The records below are to be duplicated character for character.

Keypoint text descriptions:
-- Opening Marker --

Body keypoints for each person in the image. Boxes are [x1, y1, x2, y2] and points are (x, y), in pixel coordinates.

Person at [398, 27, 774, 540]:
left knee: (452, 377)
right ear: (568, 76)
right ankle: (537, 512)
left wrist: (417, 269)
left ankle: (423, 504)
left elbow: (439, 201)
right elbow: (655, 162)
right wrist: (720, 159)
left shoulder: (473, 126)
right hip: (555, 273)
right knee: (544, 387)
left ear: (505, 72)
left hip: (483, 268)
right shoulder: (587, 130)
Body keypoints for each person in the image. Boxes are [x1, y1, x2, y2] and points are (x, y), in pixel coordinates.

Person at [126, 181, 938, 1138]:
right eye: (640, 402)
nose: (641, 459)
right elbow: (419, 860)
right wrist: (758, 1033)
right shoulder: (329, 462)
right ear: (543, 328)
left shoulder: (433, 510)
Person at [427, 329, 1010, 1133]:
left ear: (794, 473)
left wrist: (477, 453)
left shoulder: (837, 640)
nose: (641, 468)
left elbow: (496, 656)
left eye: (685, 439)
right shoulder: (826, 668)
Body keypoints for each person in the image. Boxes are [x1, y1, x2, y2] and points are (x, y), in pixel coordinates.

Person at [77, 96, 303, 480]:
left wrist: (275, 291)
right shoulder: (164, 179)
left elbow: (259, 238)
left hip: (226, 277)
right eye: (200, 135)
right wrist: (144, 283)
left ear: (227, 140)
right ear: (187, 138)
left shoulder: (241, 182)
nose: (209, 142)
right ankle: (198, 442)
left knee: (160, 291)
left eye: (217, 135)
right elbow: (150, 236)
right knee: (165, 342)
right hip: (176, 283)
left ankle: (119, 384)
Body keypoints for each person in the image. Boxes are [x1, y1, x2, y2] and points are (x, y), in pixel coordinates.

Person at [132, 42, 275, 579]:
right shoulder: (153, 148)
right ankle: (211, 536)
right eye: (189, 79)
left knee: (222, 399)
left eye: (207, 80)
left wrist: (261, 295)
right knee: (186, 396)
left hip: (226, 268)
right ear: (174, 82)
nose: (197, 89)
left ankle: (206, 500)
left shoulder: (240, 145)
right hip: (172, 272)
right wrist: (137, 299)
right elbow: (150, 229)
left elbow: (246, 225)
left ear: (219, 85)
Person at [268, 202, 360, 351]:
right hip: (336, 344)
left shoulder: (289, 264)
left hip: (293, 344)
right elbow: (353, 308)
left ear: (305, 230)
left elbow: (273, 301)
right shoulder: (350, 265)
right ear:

-- Closing Marker --

Completed exercise:
Body keypoints for each person in the image. Boxes are [x1, y1, x2, y2] and points are (x, y), in pixel coordinates.

Person at [398, 27, 774, 540]:
left knee: (452, 377)
right ear: (568, 76)
right ankle: (537, 512)
left wrist: (417, 269)
left ankle: (423, 504)
left elbow: (439, 201)
right elbow: (655, 162)
right wrist: (720, 159)
left shoulder: (473, 126)
right hip: (555, 273)
right knee: (544, 387)
left ear: (505, 72)
left hip: (483, 268)
right shoulder: (587, 130)
Body keypoints for each person in the image. Boxes are [x1, y1, x2, y2] and points are (x, y), in pixel coordinates.

Person at [126, 181, 938, 1138]:
right eye: (640, 402)
nose: (641, 459)
right elbow: (419, 860)
right wrist: (758, 1033)
right shoulder: (329, 462)
right ear: (543, 328)
left shoulder: (433, 510)
Person at [427, 329, 1010, 1133]:
left ear: (794, 473)
left wrist: (477, 453)
left shoulder: (837, 640)
nose: (641, 468)
left elbow: (496, 656)
left eye: (685, 439)
right shoulder: (826, 668)
Body keypoints for each person in the image. Boxes are [x1, y1, x2, y2] and points are (x, y), in pixel coordinates.

Person at [77, 96, 303, 480]:
left wrist: (275, 291)
right shoulder: (164, 179)
left elbow: (259, 238)
left hip: (226, 277)
right eye: (200, 135)
right wrist: (144, 283)
left ear: (227, 140)
right ear: (187, 138)
left shoulder: (241, 182)
nose: (209, 142)
right ankle: (198, 442)
left knee: (160, 291)
left eye: (217, 135)
right elbow: (150, 236)
right knee: (165, 342)
right hip: (176, 283)
left ankle: (119, 384)
Body keypoints for each person in the image. Boxes are [x1, y1, x2, y2] and points are (x, y), in pixel coordinates.

Person at [132, 42, 275, 579]:
right shoulder: (153, 148)
right ankle: (211, 536)
right eye: (189, 79)
left knee: (222, 399)
left eye: (207, 80)
left wrist: (261, 295)
right knee: (186, 396)
left hip: (226, 268)
right ear: (174, 82)
nose: (197, 89)
left ankle: (206, 500)
left shoulder: (240, 145)
right hip: (172, 272)
right wrist: (137, 299)
right elbow: (150, 229)
left elbow: (246, 225)
left ear: (219, 85)
Person at [268, 202, 360, 351]:
right hip: (336, 344)
left shoulder: (289, 264)
left hip: (293, 344)
right elbow: (353, 308)
left ear: (305, 230)
left elbow: (273, 301)
right shoulder: (350, 265)
right ear:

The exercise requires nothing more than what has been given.